Bismark walks over to us, holding the ring vacuum. He points to the dead slimes.
“You killed them, ya?” he says. His accent is clearly German.
We nod.
“It wasn’t much,” says Sarah.
Bismark nods with enthusiasm and turns the vacuum on. With a sweeping motion he collects the seven rings from the seven dead slimes.
Us porters collect the little geodes that dropped from the monsters. Then, we head into the boss room to collect the loot from the boss battle. It isn’t much—it’s a D-class dungeon, after all—but it’s probably worth a pretty penny.
The whole adventure has lasted about four hours. Most of that time was spent wandering the maze, killing trash mobs. My backpack is almost full from all the low-level items we picked up.
Mary directs us to move back into formation.
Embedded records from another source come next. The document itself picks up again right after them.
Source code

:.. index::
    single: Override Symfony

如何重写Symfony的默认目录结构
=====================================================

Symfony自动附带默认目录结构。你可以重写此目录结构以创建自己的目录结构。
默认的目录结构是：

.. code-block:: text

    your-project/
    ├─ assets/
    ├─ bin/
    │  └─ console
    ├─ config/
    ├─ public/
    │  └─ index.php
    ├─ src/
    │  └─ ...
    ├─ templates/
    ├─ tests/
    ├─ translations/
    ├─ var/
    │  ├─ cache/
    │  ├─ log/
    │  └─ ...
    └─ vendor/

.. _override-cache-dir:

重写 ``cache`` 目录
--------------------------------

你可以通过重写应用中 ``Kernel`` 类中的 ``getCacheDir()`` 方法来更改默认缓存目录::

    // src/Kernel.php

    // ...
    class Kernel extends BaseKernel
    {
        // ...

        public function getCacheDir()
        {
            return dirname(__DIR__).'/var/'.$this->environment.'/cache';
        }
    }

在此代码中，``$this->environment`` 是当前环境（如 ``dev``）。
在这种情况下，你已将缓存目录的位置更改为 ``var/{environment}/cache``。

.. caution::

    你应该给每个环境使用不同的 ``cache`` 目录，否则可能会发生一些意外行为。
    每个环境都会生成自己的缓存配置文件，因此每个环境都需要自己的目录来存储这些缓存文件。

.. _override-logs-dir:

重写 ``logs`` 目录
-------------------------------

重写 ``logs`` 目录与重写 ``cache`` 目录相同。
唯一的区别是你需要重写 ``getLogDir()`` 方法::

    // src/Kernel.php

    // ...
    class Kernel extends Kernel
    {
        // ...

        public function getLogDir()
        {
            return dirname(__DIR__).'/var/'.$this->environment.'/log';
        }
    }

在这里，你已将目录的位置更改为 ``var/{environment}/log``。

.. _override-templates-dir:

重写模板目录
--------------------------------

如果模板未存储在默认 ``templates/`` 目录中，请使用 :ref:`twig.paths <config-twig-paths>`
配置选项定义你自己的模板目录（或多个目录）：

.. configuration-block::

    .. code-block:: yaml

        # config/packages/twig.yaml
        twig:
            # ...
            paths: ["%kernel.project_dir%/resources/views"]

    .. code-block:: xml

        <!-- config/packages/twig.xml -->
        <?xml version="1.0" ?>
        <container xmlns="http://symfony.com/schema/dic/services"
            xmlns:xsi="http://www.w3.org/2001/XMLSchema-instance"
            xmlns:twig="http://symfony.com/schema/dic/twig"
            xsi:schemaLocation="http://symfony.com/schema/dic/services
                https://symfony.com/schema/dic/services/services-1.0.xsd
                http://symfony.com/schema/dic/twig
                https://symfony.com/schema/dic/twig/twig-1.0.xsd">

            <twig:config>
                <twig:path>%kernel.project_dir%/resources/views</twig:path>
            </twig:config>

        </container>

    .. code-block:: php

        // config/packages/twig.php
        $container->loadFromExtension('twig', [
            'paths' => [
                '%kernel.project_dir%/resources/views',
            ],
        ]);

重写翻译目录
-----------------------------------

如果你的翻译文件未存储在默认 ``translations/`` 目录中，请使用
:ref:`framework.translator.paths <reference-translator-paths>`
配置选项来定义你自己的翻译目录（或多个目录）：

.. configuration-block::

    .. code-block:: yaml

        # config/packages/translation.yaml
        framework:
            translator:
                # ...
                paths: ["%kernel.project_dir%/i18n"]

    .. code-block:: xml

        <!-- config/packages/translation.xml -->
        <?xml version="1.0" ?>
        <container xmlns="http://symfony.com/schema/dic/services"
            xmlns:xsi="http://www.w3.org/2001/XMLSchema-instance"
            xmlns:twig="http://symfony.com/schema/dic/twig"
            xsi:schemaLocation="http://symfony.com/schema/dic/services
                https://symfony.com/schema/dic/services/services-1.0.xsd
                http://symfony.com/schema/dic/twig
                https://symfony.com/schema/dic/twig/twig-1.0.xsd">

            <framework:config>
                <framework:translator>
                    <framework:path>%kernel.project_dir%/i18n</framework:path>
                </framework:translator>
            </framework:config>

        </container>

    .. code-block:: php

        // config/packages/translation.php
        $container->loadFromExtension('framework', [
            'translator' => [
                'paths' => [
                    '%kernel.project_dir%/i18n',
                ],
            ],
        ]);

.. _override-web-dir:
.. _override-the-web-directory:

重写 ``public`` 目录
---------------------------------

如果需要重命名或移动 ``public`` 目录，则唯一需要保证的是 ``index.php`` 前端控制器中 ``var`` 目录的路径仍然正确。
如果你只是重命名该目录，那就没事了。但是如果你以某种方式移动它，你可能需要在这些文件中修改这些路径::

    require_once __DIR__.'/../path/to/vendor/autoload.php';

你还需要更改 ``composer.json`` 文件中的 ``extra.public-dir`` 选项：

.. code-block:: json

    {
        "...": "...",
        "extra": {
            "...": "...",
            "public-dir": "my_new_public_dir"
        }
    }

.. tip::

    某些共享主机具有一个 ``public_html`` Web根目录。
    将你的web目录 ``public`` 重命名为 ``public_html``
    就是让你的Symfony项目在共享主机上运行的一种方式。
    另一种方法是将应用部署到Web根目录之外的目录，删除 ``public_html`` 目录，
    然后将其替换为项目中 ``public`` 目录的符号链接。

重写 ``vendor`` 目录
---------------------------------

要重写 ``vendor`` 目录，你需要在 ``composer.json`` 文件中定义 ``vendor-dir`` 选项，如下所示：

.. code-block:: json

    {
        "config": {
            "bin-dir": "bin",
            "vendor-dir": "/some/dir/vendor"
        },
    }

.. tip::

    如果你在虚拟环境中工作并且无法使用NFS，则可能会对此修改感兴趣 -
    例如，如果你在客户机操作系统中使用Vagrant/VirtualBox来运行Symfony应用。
She walks up to a rather large crystal that is floating where the boss monster had sat before we arrived. With a regular hardware store hammer, she smashes it.
The world shimmers and we appear back in the alleyway we started from. The portal is gone. Mary takes out a paper planner and a pen. “Apprentices. Count your loot.”
It’s been half a minute since we left the dungeon and it’s already time for business. We are a for-profit company, after all.
The six of us place our packs on the ground and begin counting, under the direction of Mary. I assume this is standard procedure—I haven’t taken PPM, so I don’t know for sure—but it makes sense to immediately catalog the item haul to prevent cheating and stealing.
After we count out our items, we put them back into the packs and head for the Association building. We go to the treasury and deposit our items in the guild account, and then we are free for the rest of the day. We will get paid for our work at the next pay period. Food and living expenses will be deducted, of course.
And so, life continues at Ixtham Academy.